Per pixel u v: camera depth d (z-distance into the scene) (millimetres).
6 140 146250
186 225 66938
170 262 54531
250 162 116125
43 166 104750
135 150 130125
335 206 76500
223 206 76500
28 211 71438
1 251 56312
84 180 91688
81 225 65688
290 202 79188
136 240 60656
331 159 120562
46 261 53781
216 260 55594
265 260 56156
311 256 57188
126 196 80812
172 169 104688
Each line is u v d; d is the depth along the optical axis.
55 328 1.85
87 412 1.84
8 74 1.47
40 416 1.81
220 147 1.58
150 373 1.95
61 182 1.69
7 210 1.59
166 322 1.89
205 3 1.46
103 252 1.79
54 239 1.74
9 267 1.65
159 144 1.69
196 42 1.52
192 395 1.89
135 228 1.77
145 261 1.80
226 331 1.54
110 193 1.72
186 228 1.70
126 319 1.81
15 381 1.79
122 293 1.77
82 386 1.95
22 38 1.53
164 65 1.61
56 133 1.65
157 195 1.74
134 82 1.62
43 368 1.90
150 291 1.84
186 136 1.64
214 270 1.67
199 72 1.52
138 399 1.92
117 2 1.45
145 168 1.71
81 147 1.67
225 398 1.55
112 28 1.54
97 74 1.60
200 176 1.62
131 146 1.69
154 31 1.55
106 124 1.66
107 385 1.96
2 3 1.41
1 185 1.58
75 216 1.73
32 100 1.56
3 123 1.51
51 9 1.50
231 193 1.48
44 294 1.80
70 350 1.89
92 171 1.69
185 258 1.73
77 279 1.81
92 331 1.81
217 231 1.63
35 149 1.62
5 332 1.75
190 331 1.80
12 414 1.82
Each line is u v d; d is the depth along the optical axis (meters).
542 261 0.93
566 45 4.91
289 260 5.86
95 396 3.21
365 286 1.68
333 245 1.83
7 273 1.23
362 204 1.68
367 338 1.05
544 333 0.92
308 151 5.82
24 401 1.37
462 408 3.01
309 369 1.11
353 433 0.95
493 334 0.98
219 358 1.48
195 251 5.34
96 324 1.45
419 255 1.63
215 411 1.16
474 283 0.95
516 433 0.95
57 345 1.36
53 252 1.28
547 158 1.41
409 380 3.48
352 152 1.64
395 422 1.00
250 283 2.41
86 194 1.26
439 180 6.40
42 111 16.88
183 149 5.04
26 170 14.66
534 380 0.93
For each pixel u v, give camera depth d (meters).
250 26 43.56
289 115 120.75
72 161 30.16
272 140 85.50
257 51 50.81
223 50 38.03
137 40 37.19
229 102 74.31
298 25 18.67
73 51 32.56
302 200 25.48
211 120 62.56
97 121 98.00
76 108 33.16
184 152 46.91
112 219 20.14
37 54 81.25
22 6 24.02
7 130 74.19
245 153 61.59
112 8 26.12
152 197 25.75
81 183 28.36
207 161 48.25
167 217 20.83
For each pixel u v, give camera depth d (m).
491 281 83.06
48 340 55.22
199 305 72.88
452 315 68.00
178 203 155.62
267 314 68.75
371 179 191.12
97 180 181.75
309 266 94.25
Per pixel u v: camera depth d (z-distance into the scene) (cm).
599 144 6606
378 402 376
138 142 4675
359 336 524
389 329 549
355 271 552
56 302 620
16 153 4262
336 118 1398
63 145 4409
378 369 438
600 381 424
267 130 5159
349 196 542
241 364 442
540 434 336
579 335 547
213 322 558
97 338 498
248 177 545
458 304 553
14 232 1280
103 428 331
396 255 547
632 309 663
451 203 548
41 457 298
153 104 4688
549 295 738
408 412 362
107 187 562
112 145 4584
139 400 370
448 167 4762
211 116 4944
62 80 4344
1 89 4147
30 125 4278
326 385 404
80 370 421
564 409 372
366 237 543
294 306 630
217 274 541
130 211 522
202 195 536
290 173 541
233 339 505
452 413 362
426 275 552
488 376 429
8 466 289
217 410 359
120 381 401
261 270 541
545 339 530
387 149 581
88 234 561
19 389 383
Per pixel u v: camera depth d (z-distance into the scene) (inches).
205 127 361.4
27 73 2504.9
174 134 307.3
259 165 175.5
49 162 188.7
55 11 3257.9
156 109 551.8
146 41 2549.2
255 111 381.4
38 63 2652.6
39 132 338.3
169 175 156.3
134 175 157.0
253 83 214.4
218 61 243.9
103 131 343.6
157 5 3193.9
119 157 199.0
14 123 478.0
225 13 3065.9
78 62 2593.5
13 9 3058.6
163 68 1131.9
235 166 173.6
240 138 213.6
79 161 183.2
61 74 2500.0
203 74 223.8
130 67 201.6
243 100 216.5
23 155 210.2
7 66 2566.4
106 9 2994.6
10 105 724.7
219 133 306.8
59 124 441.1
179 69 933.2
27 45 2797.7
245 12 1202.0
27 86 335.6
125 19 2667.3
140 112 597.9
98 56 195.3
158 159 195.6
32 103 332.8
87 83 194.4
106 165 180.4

**Exercise prompt**
All of the data above should be set down again exactly.

**Written answer**
Per pixel u v: camera depth d (z-distance into the scene) (millimetres).
6 140 146250
186 225 66938
170 262 54531
250 162 116125
43 166 104750
135 150 130125
335 206 76500
223 206 76500
28 211 71438
1 251 56312
84 180 91688
81 225 65688
290 202 79188
136 240 60656
331 159 120562
46 261 53781
216 260 55594
265 260 56156
311 256 57188
126 196 80812
172 169 104688
Each line is u v d; d is the depth along the optical axis.
55 328 1.85
87 412 1.84
8 74 1.47
40 416 1.81
220 147 1.58
150 373 1.95
61 182 1.69
7 210 1.59
166 322 1.89
205 3 1.46
103 252 1.79
54 239 1.74
9 267 1.65
159 144 1.69
196 42 1.52
192 395 1.89
135 228 1.77
145 261 1.80
226 331 1.54
110 193 1.72
186 228 1.70
126 319 1.81
15 381 1.79
122 293 1.77
82 386 1.95
22 38 1.53
164 65 1.61
56 133 1.65
157 195 1.74
134 82 1.62
43 368 1.90
150 291 1.84
186 136 1.64
214 270 1.67
199 72 1.52
138 399 1.92
117 2 1.45
145 168 1.71
81 147 1.67
225 398 1.55
112 28 1.54
97 74 1.60
200 176 1.62
131 146 1.69
154 31 1.55
106 124 1.66
107 385 1.96
2 3 1.41
1 185 1.58
75 216 1.73
32 100 1.56
3 123 1.51
51 9 1.50
231 193 1.48
44 294 1.80
70 350 1.89
92 171 1.69
185 258 1.73
77 279 1.81
92 331 1.81
217 231 1.63
35 149 1.62
5 332 1.75
190 331 1.80
12 414 1.82
Each line is u v d; d is the depth along the optical axis (meters).
542 261 0.93
566 45 4.91
289 260 5.86
95 396 3.21
365 286 1.68
333 245 1.83
7 273 1.23
362 204 1.68
367 338 1.05
544 333 0.92
308 151 5.82
24 401 1.37
462 408 3.01
309 369 1.11
353 433 0.95
493 334 0.98
219 358 1.48
195 251 5.34
96 324 1.45
419 255 1.63
215 411 1.16
474 283 0.95
516 433 0.95
57 345 1.36
53 252 1.28
547 158 1.41
409 380 3.48
352 152 1.64
395 422 1.00
250 283 2.41
86 194 1.26
439 180 6.40
42 111 16.88
183 149 5.04
26 170 14.66
534 380 0.93
For each pixel u v, give camera depth d (meters).
250 26 43.56
289 115 120.75
72 161 30.16
272 140 85.50
257 51 50.81
223 50 38.03
137 40 37.19
229 102 74.31
298 25 18.67
73 51 32.56
302 200 25.48
211 120 62.56
97 121 98.00
76 108 33.16
184 152 46.91
112 219 20.14
37 54 81.25
22 6 24.02
7 130 74.19
245 153 61.59
112 8 26.12
152 197 25.75
81 183 28.36
207 161 48.25
167 217 20.83
For each pixel u v, give camera depth d (m).
491 281 83.06
48 340 55.22
199 305 72.88
452 315 68.00
178 203 155.62
267 314 68.75
371 179 191.12
97 180 181.75
309 266 94.25
Per pixel u v: camera depth d (z-distance into the scene) (cm).
599 144 6606
378 402 376
138 142 4675
359 336 524
389 329 549
355 271 552
56 302 620
16 153 4262
336 118 1398
63 145 4409
378 369 438
600 381 424
267 130 5159
349 196 542
241 364 442
540 434 336
579 335 547
213 322 558
97 338 498
248 177 545
458 304 553
14 232 1280
103 428 331
396 255 547
632 309 663
451 203 548
41 457 298
153 104 4688
549 295 738
408 412 362
107 187 562
112 145 4584
139 400 370
448 167 4762
211 116 4944
62 80 4344
1 89 4147
30 125 4278
326 385 404
80 370 421
564 409 372
366 237 543
294 306 630
217 274 541
130 211 522
202 195 536
290 173 541
233 339 505
452 413 362
426 275 552
488 376 429
8 466 289
217 410 359
120 381 401
261 270 541
545 339 530
387 149 581
88 234 561
19 389 383
Per pixel u v: camera depth d (z-distance into the scene) (inches).
205 127 361.4
27 73 2504.9
174 134 307.3
259 165 175.5
49 162 188.7
55 11 3257.9
156 109 551.8
146 41 2549.2
255 111 381.4
38 63 2652.6
39 132 338.3
169 175 156.3
134 175 157.0
253 83 214.4
218 61 243.9
103 131 343.6
157 5 3193.9
119 157 199.0
14 123 478.0
225 13 3065.9
78 62 2593.5
13 9 3058.6
163 68 1131.9
235 166 173.6
240 138 213.6
79 161 183.2
61 74 2500.0
203 74 223.8
130 67 201.6
243 100 216.5
23 155 210.2
7 66 2566.4
106 9 2994.6
10 105 724.7
219 133 306.8
59 124 441.1
179 69 933.2
27 45 2797.7
245 12 1202.0
27 86 335.6
125 19 2667.3
140 112 597.9
98 56 195.3
158 159 195.6
32 103 332.8
87 83 194.4
106 165 180.4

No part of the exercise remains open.